PROBLEM STATEMENT: Line for line, return the data exactly, omitting all pictures.

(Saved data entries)
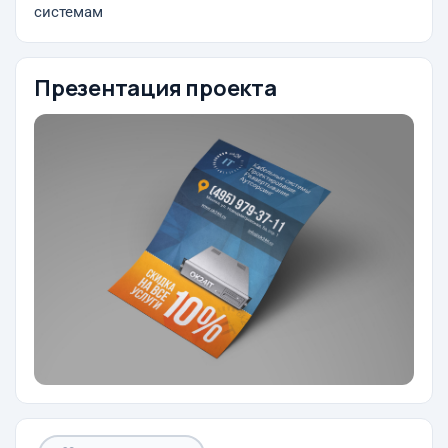
системам
Презентация проекта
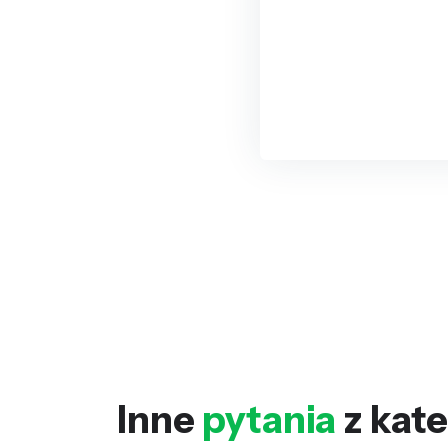
Inne
pytania
z kate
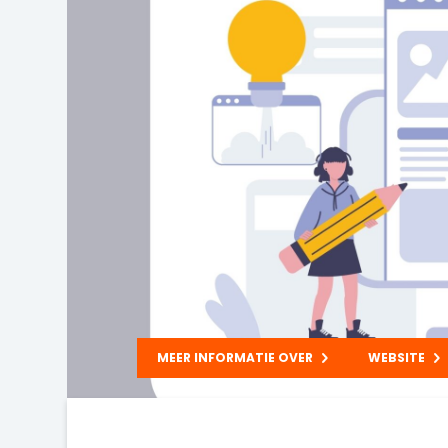
MEER INFORMATIE OVER
WEBSITE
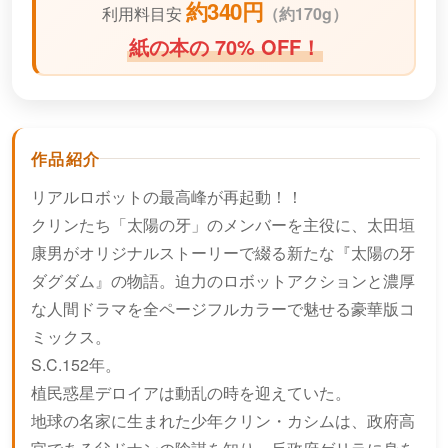
約340円
利用料目安
（
約170g）
紙の本の 70% OFF！
作品紹介
リアルロボットの最高峰が再起動！！
クリンたち「太陽の牙」のメンバーを主役に、太田垣
康男がオリジナルストーリーで綴る新たな『太陽の牙
ダグダム』の物語。迫力のロボットアクションと濃厚
な人間ドラマを全ページフルカラーで魅せる豪華版コ
ミックス。
S.C.152年。
植民惑星デロイアは動乱の時を迎えていた。
地球の名家に生まれた少年クリン・カシムは、政府高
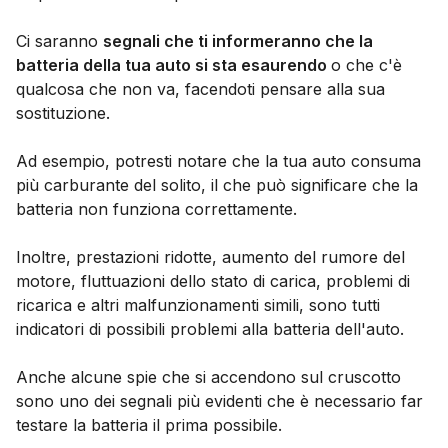
Ci saranno
segnali che ti informeranno che la
batteria della tua auto si sta esaurendo
o che c'è
qualcosa che non va, facendoti pensare alla sua
sostituzione.
Ad esempio, potresti notare che la tua auto consuma
più carburante del solito, il che può significare che la
batteria non funziona correttamente.
Inoltre, prestazioni ridotte, aumento del rumore del
motore, fluttuazioni dello stato di carica, problemi di
ricarica e altri malfunzionamenti simili, sono tutti
indicatori di possibili problemi alla batteria dell'auto.
Anche alcune spie che si accendono sul cruscotto
sono uno dei segnali più evidenti che è necessario far
testare la batteria il prima possibile.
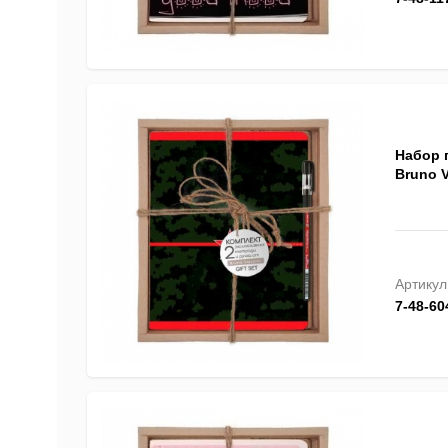
Набор 
Bruno V
Артикул
7-48-60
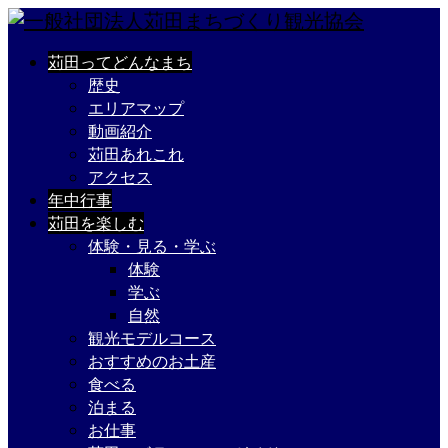
苅田ってどんなまち
歴史
エリアマップ
動画紹介
苅田あれこれ
アクセス
年中行事
苅田を楽しむ
体験・見る・学ぶ
体験
学ぶ
自然
観光モデルコース
おすすめのお土産
食べる
泊まる
お仕事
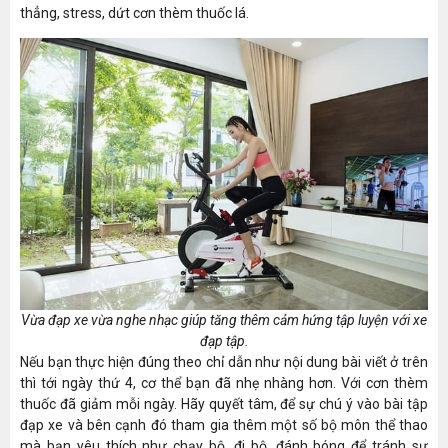
thẳng, stress, dứt cơn thèm thuốc lá.
Vừa đạp xe vừa nghe nhạc giúp tăng thêm cảm hứng tập luyện với xe
đạp tập.
Nếu bạn thực hiện đúng theo chỉ dẫn như nội dung bài viết ở trên
thì tới ngày thứ 4, cơ thể bạn đã nhẹ nhàng hơn. Với cơn thèm
thuốc đã giảm mỗi ngày. Hãy quyết tâm, để sự chú ý vào bài tập
đạp xe và bên cạnh đó tham gia thêm một số bộ môn thể thao
mà bạn yêu thích như chạy bộ, đi bộ, đánh bóng để tránh sự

OUTPUT FOR THIS TASK:
системам
Презентация проекта
Inne
pytania
z kate
MEER INFORMATIE OVER
WEBSITE
約340円
利用料目安
（
約170g）
紙の本の 70% OFF！
作品紹介
リアルロボットの最高峰が再起動！！
クリンたち「太陽の牙」のメンバーを主役に、太田垣
康男がオリジナルストーリーで綴る新たな『太陽の牙
ダグダム』の物語。迫力のロボットアクションと濃厚
な人間ドラマを全ページフルカラーで魅せる豪華版コ
ミックス。
S.C.152年。
植民惑星デロイアは動乱の時を迎えていた。
地球の名家に生まれた少年クリン・カシムは、政府高
Ci saranno
segnali che ti informeranno che la
batteria della tua auto si sta esaurendo
o che c'è
qualcosa che non va, facendoti pensare alla sua
sostituzione.
Ad esempio, potresti notare che la tua auto consuma
più carburante del solito, il che può significare che la
batteria non funziona correttamente.
Inoltre, prestazioni ridotte, aumento del rumore del
motore, fluttuazioni dello stato di carica, problemi di
ricarica e altri malfunzionamenti simili, sono tutti
indicatori di possibili problemi alla batteria dell'auto.
Anche alcune spie che si accendono sul cruscotto
sono uno dei segnali più evidenti che è necessario far
testare la batteria il prima possibile.
Набор 
Bruno V
Артикул
7-48-60
苅田ってどんなまち
歴史
エリアマップ
動画紹介
苅田あれこれ
アクセス
年中行事
苅田を楽しむ
体験・見る・学ぶ
体験
学ぶ
自然
観光モデルコース
おすすめのお土産
食べる
泊まる
お仕事
thẳng, stress, dứt cơn thèm thuốc lá.
Vừa đạp xe vừa nghe nhạc giúp tăng thêm cảm hứng tập luyện với xe
đạp tập.
Nếu bạn thực hiện đúng theo chỉ dẫn như nội dung bài viết ở trên
thì tới ngày thứ 4, cơ thể bạn đã nhẹ nhàng hơn. Với cơn thèm
thuốc đã giảm mỗi ngày. Hãy quyết tâm, để sự chú ý vào bài tập
đạp xe và bên cạnh đó tham gia thêm một số bộ môn thể thao
mà bạn yêu thích như chạy bộ, đi bộ, đánh bóng để tránh sự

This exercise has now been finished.